You show me a game in which a team's two starting safeties combined to make 20 tackles, and I'll show you a team that probably lost.
• So, where do the Steelers go from here?
The modest two-game winning streak they were on might seem all for naught to some, but this is still a team that has won 3 of its past 5 games.
Finishing this season on a winning note would be good.
Hopefully, Pickett is OK. Getting him back and continuing his progression in this rookie season is a big part of this stretch run.
Getting a concussion in the first quarter on a sack by linebacker Roquan Smith was not the introduction to the Steelers-Ravens rivalry Pickett needed.
But if any of the team's other young players had any questions about how physical these games are, they were answered Sunday.
And there are things beyond just Pickett learning that happen in games like these. This isn't the first time this season the defense has failed to close a game out with the opportunity to do so.
"We've got to make those key plays in key moments. That's something we've got to keep working on," Edmunds said. "We have to stay together. It's tough having a losing record right now. We're going to keep on working and come back even harder."
• Rookie George Pickens was targeted with four passes in this game. He had three receptions for 78 yards and drew a pass interference penalty in the end zone on the fourth.
Diontae Johnson was effective in this game, as well, catching six passes for 82 yards.
Steven Sims also had four targets in this game, catching all four for 30 yards. No disrespect to Sims, but Pickens shouldn't be getting the same number of passes thrown his way as Sims.
"I was looking for George," Trubisky said. "(There were) certain things they were doing. I was just playing within each concept that was called, trying to find completions, trying to move the ball down the field. I thought we did a good job moving it. I've got to take care of the football. I'd love to continue to get George involved.

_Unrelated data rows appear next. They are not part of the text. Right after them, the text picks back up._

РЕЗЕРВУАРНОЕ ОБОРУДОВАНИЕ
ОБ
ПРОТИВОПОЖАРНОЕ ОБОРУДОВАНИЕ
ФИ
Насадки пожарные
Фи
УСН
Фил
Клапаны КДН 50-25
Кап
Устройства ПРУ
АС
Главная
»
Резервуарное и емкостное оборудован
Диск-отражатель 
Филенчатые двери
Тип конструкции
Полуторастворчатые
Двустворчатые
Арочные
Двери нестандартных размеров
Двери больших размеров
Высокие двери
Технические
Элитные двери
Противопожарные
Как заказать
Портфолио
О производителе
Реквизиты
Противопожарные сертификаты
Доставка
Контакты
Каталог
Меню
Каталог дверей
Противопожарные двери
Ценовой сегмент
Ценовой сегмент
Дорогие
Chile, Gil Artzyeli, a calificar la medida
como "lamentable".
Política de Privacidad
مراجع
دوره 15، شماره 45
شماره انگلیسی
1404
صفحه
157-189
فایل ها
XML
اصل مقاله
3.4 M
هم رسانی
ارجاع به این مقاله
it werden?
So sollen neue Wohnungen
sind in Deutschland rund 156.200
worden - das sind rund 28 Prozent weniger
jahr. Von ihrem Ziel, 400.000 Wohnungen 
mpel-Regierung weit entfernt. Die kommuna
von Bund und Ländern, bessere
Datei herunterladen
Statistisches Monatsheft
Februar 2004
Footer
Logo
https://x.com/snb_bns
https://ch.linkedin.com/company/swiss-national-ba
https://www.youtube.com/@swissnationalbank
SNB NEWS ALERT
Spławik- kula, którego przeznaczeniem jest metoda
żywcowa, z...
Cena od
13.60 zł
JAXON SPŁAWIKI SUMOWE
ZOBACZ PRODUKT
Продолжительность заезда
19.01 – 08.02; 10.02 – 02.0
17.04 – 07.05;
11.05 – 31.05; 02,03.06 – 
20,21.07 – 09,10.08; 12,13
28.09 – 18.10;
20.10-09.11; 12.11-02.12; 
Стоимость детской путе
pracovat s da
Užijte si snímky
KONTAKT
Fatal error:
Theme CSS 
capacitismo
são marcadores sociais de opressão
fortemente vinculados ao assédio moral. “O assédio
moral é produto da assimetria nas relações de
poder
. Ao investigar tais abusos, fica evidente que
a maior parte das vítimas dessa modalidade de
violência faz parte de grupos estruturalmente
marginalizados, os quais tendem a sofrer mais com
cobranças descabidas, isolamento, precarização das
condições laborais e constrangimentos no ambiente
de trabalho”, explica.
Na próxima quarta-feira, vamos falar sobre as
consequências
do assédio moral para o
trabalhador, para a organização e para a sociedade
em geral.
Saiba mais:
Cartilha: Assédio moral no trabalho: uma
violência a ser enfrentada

"He's a great talent. We've just got to continue to work on the details and see which ways we can get him the football for sure."
• Dale Lolley is co-host of "SNR Drive" on Steelers Nation Radio. Subscribe to the podcast here: Apple Podcast | iHeart Podcast
• Heyward was pretty ticked after this game – at himself.
On a 44-yard run by Dobbins – easily the biggest play of the game for the Ravens – Heyward was at nose tackle.
And instead of holding the point, he spun and tried to get into a gap, creating another gap, instead.
"We were expecting something and I did something uncharacteristic," Heyward said. "I just went to the gap instead of getting my hands to him, and it created a seam."
That's typically what happens when the Steelers run defense gets gashed in a game. Players try to do too much or don't get into their gap.
"It's not about how ticked I am. That's not going to solve the problem," Heyward said. "It comes down to what are we going to do to right it. I'm just ticked off at how I played, especially on that long run. It was all my fault."
That might not be entirely true, but point taken. If Heyward can't get mad at himself when he makes a mistake, he also can't get mad at anyone else when they do so.
"I screwed up on numerous plays trying to do too much," Hayward said. "That's what we all did. As a leader, I have to hold myself accountable."